L’utenza raggruppata o condominiale
L'utenza raggruppata o condominiale fornisce acqua a un singolo punto di consegna in un immobile, distribuendola a diverse unità abitative tramite un impianto idrico centralizzato.
Cos’è l’utenza raggruppata o condominiale?
L’utenza “raggruppata” o condominiale è la fornitura idrica che serve in un unico punto di consegna un immobile il cui impianto idrico interno centralizzato distribuisce acqua a più unità immobiliari.
Gli utenti “indiretti” sono i destinatari finali del servizio erogato all’utenza condominiale e coincidono con i proprietari o gli inquilini che hanno la disponibilità delle unità immobiliari sottese al contratto di fornitura.
Contratto ad uso condominiale e fatturazione. Come funziona?
Il condominio sottoscrive con il Gestore un contratto di fornitura ad uso condominiale.
Se sono presenti i misuratori divisionali, il consumo di ogni unità immobiliare corrisponde a quello rilevato dal proprio misuratore.
Quando i misuratori divisionali non ci sono, il consumo viene ripartito in modo forfettario partendo dal totale registrato dal misuratore condominiale:
-
applicando il coefficiente di ripartizione comunicato dal Condominio al Gestore, oppure
-
dividendo il consumo totale per il numero di unità servite.
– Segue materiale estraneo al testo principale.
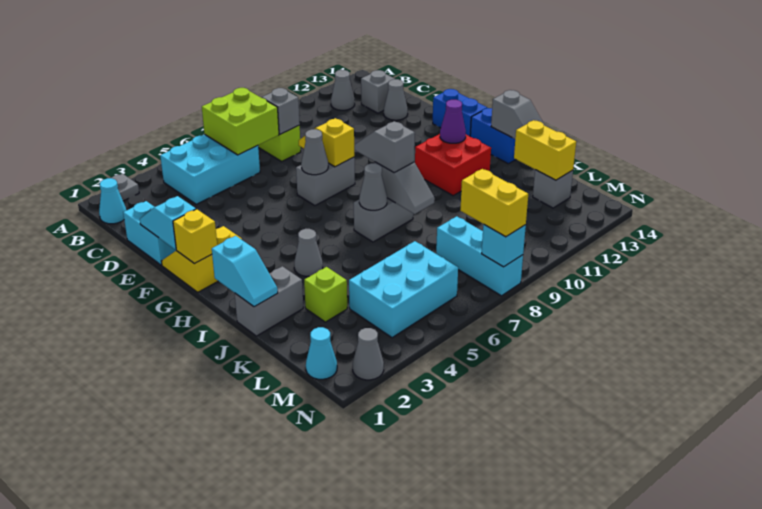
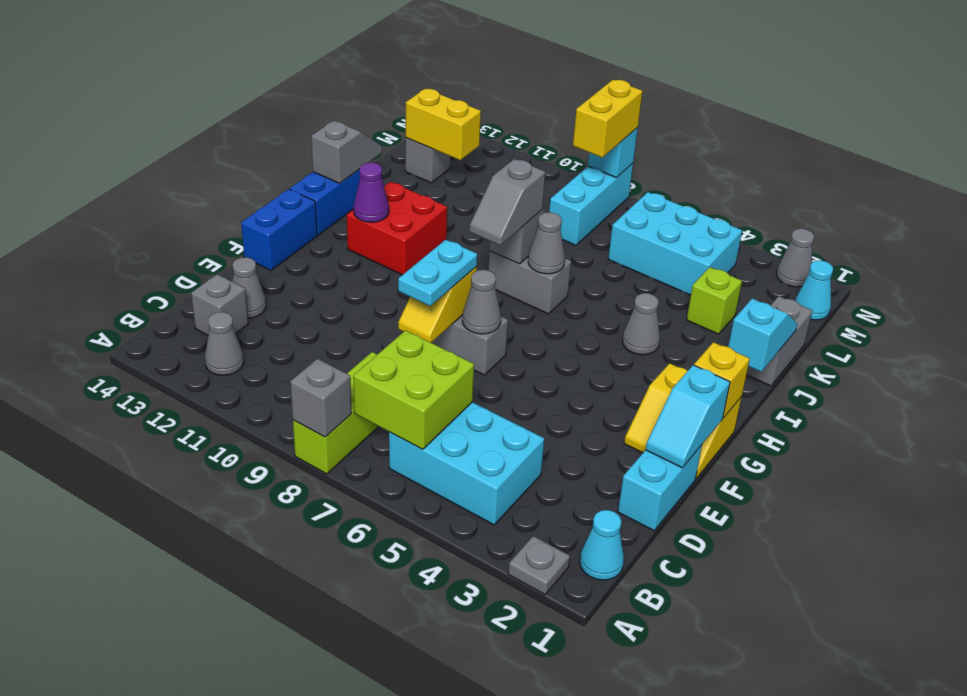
grey 1x1 brick [262,88,300,134] -> grey 1x1 brick moved to [290,359,351,437]
none -> cyan 1x2 plate [398,240,477,306]
grey 1x2 brick [235,266,303,336] -> grey 1x2 brick turned to [746,296,812,386]
yellow 1x2 brick [514,120,576,180] -> yellow 1x2 brick turned to [406,89,481,160]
La tariffa condominiale comprende una quota fissa e una quota variabile.
La quota variabile si riferisce ai consumi dei servizi generali, calcolati come differenza tra il consumo del misuratore condominiale e la somma dei consumi dei misuratori divisionali.
Se i misuratori divisionali non sono presenti, i consumi dei servizi generali non sono stimabili e la quota variabile è pari a zero.
Tipologia d’uso e parametri contrattuali
Gli utenti “indiretti” direttamente o per il tramite dell’Amministratore di Condominio, comunicano al Gestore:
- cognome e nome, ragione sociale, dati fiscali (codice fiscale e partita IVA), residenza e sede legale;
- la tipologia di utenza (uso domestico residente, uso domestico non residente, uso commerciale…);
- Il numero dei componenti del nucleo familiare per l’applicazione delle tariffe agevolate, laddove previste.
Variazioni richieste dagli utenti indiretti
Gli utenti “indiretti” devono comunicare al Gestore o all’Amministratore di Condominio le seguenti operazioni:
- variazione del soggetto titolare dell’unità immobiliare su misuratore divisionale a valvola aperta
- variazione del soggetto titolare dell’unità immobiliare su misuratore divisionale a valvola chiusa e sigillato
- variazione tariffaria (numero di componenti, residenza, taglie tariffarie…)
- chiusura e sigillo del misuratore divisionale
Nel caso in cui sia necessario intervenire sulla valvola di intercettazione (apertura o chiusura), l’Amministratore di Condominio provvederà a propria cura e spese all’intervento sul misuratore divisionale.
Misuratori divisionali e lettura
Il condominio installa a propria cura e spese i misuratori divisionali a servizio delle singole unità immobiliari e provvede alla manutenzione ordinaria e straordinaria degli stessi. I misuratori devono rispondere alla Direttiva MID (Direttiva 2014/32/UE) in tema di strumenti di misura.
Il condominio rispetta quanto previsto dal Decreto Legislativo 2 febbraio 2007, n.22 (Attuazione della direttiva 2004/22/CE relativa agli strumenti di misura).
Le letture dei misuratori divisionali devono essere effettuate a propria cura e spese dal condominio.
Nel caso di misuratori divisionali compatibili con i sistemi di radiolettura del Gestore, il Gestore esegue le letture in radiolettura.
Obblighi del gestore in tema di ripartizione della spesa condominiale
È fatto obbligo per il gestore di mettere a disposizione dell’utenza condominiale o suo delegato uno strumento di calcolo di semplice utilizzo che consenta la ripartizione degli importi fatturati tra ciascuna utenza indiretta secondo i criteri stabiliti nel TICSI.
Lo strumento di calcolo prevede l’inserimento delle informazioni pertinenti, con particolare riferimento a quelle relative a: numero di unità immobiliari suddivise per tipologia di utenza, consumo (rilevato o stimato) di ciascuna unità immobiliare e, per le sole utenze domestiche, numerosità degli abitanti a cui si applica la tariffa pro capite.